··· Extracted data

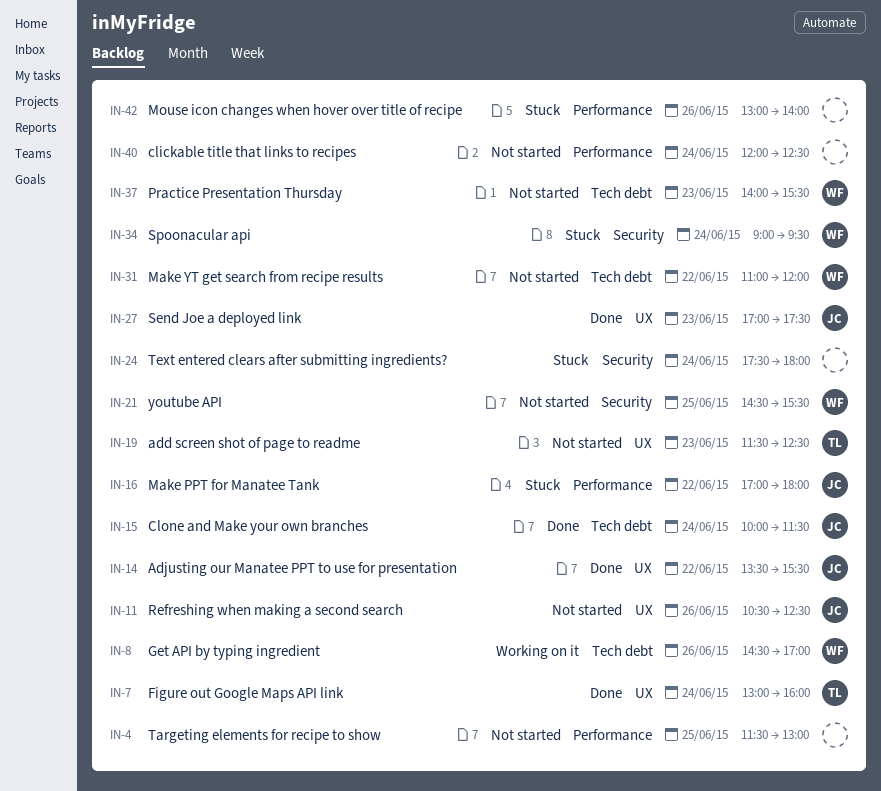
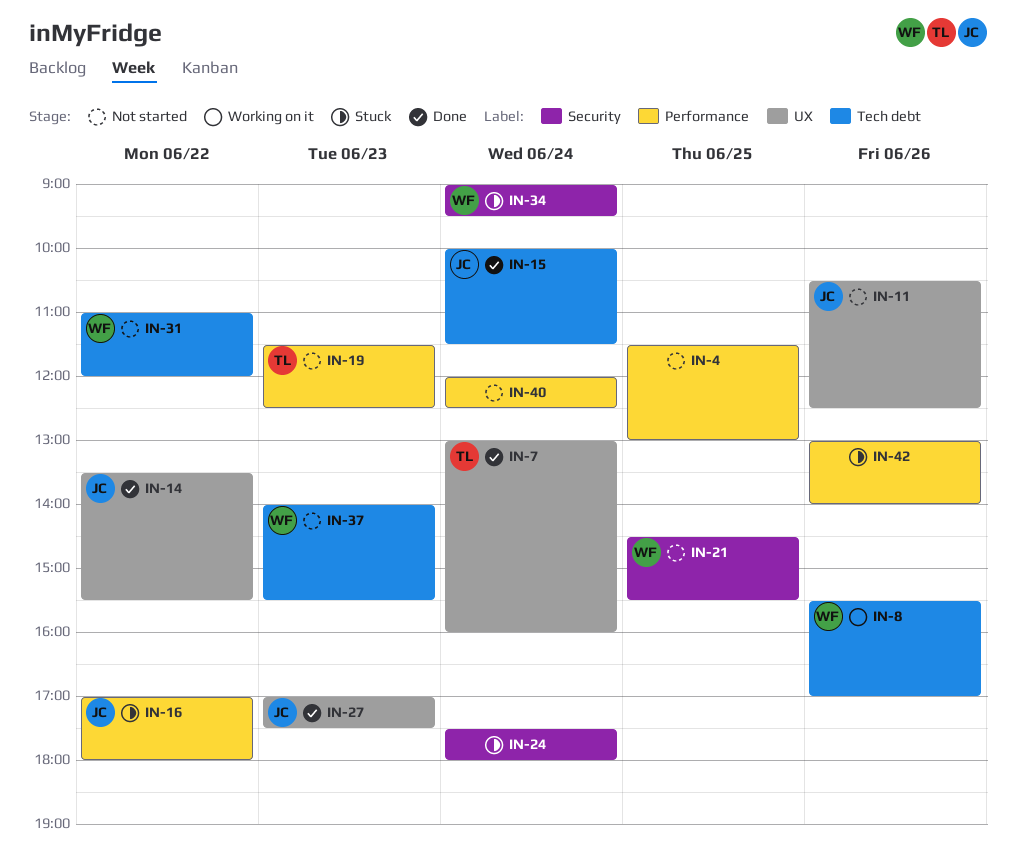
IN-8, begins: 14:30 -> 15:30
IN-19, label: UX -> Performance

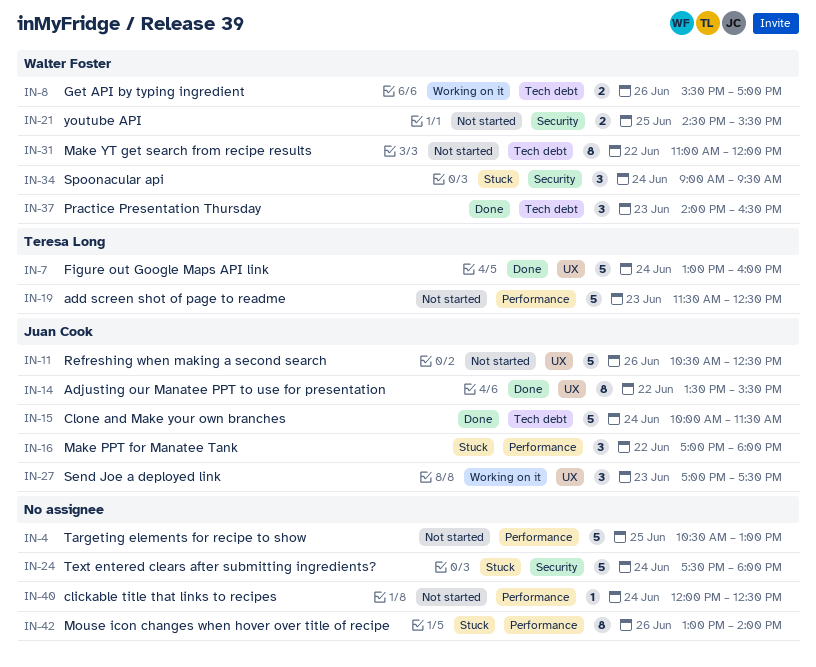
IN-4, begins: 11:30 -> 10:30
IN-27, status: Done -> Working on it
IN-37, status: Not started -> Done
IN-37, ends: 15:30 -> 16:30

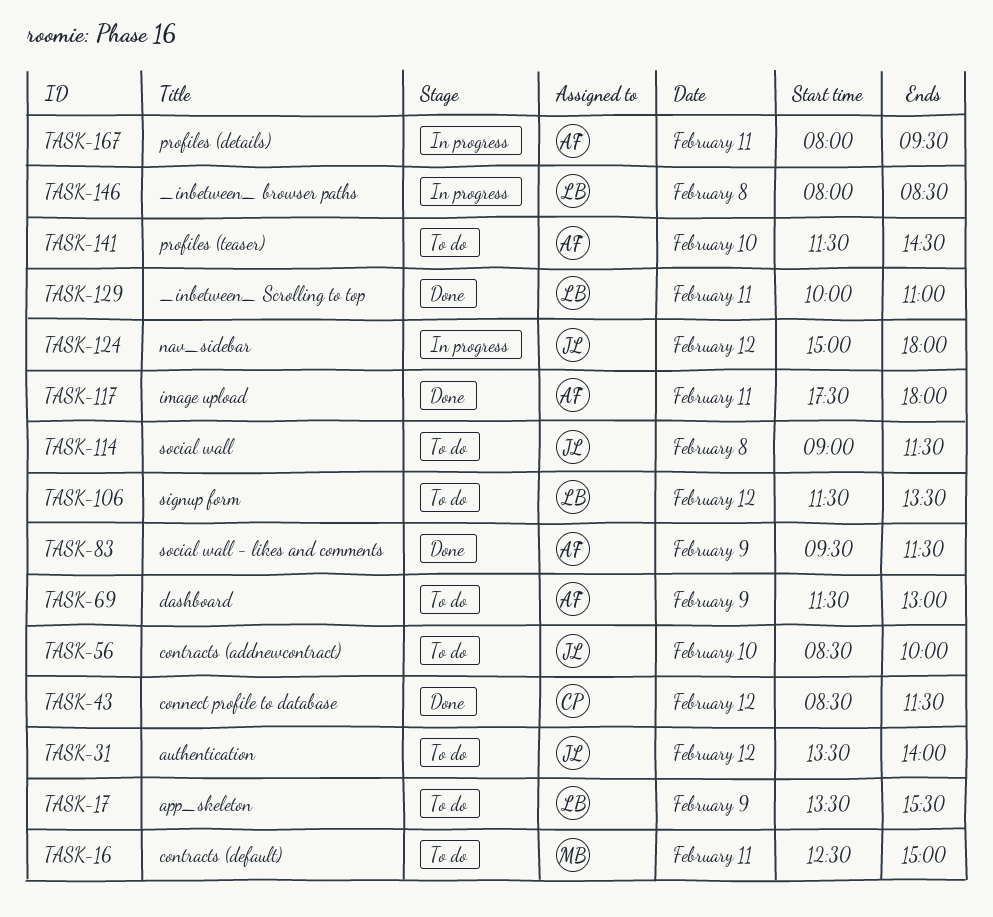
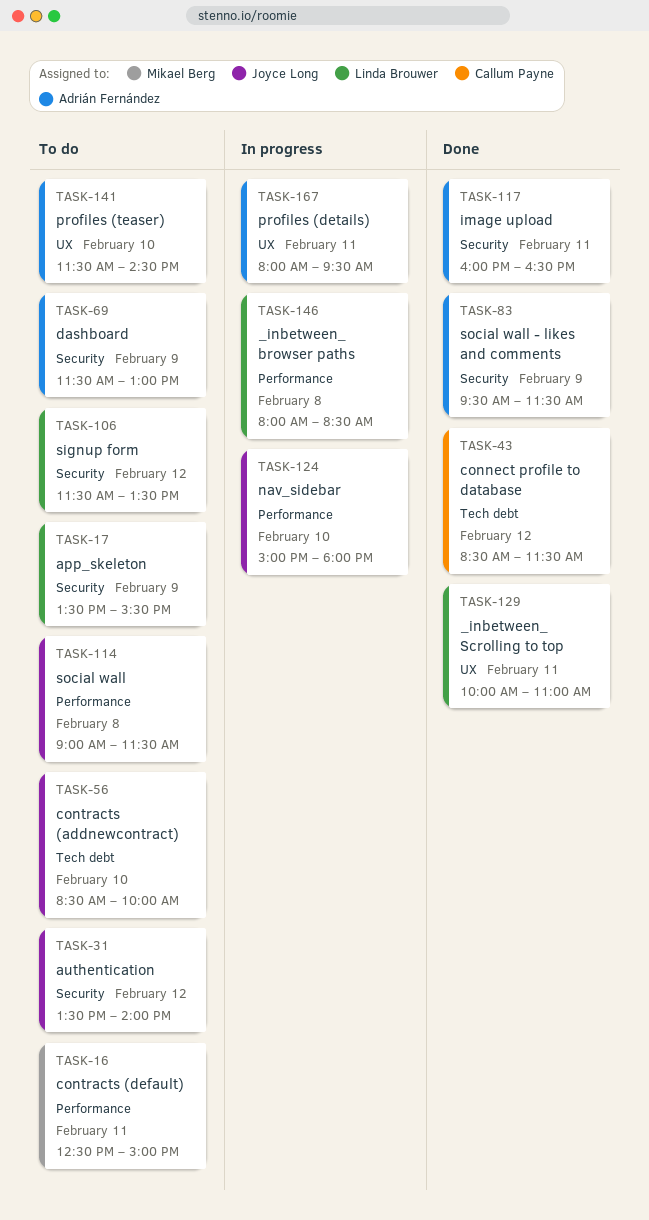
TASK-117, begins: 17:30 -> 16:00
TASK-117, ends: 18:00 -> 16:30
TASK-124, day: Feb 12 -> Feb 10

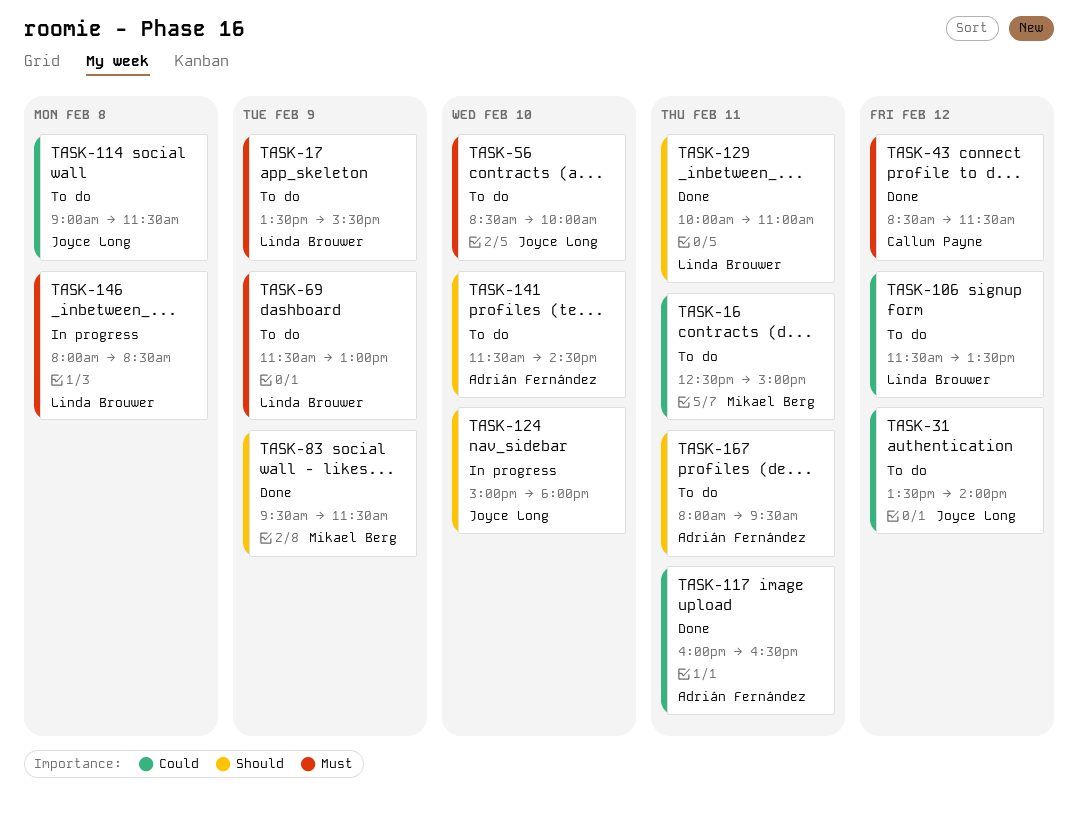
TASK-69, owner: Adrián Fernández -> Linda Brouwer
TASK-83, owner: Adrián Fernández -> Mikael Berg
TASK-167, status: In progress -> To do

······

§ **What is required**
Every line above should be printed again word for word, without its pictures.

§ **Result for this task**
IN-8, begins: 14:30 -> 15:30
IN-19, label: UX -> Performance

IN-4, begins: 11:30 -> 10:30
IN-27, status: Done -> Working on it
IN-37, status: Not started -> Done
IN-37, ends: 15:30 -> 16:30

TASK-117, begins: 17:30 -> 16:00
TASK-117, ends: 18:00 -> 16:30
TASK-124, day: Feb 12 -> Feb 10

TASK-69, owner: Adrián Fernández -> Linda Brouwer
TASK-83, owner: Adrián Fernández -> Mikael Berg
TASK-167, status: In progress -> To do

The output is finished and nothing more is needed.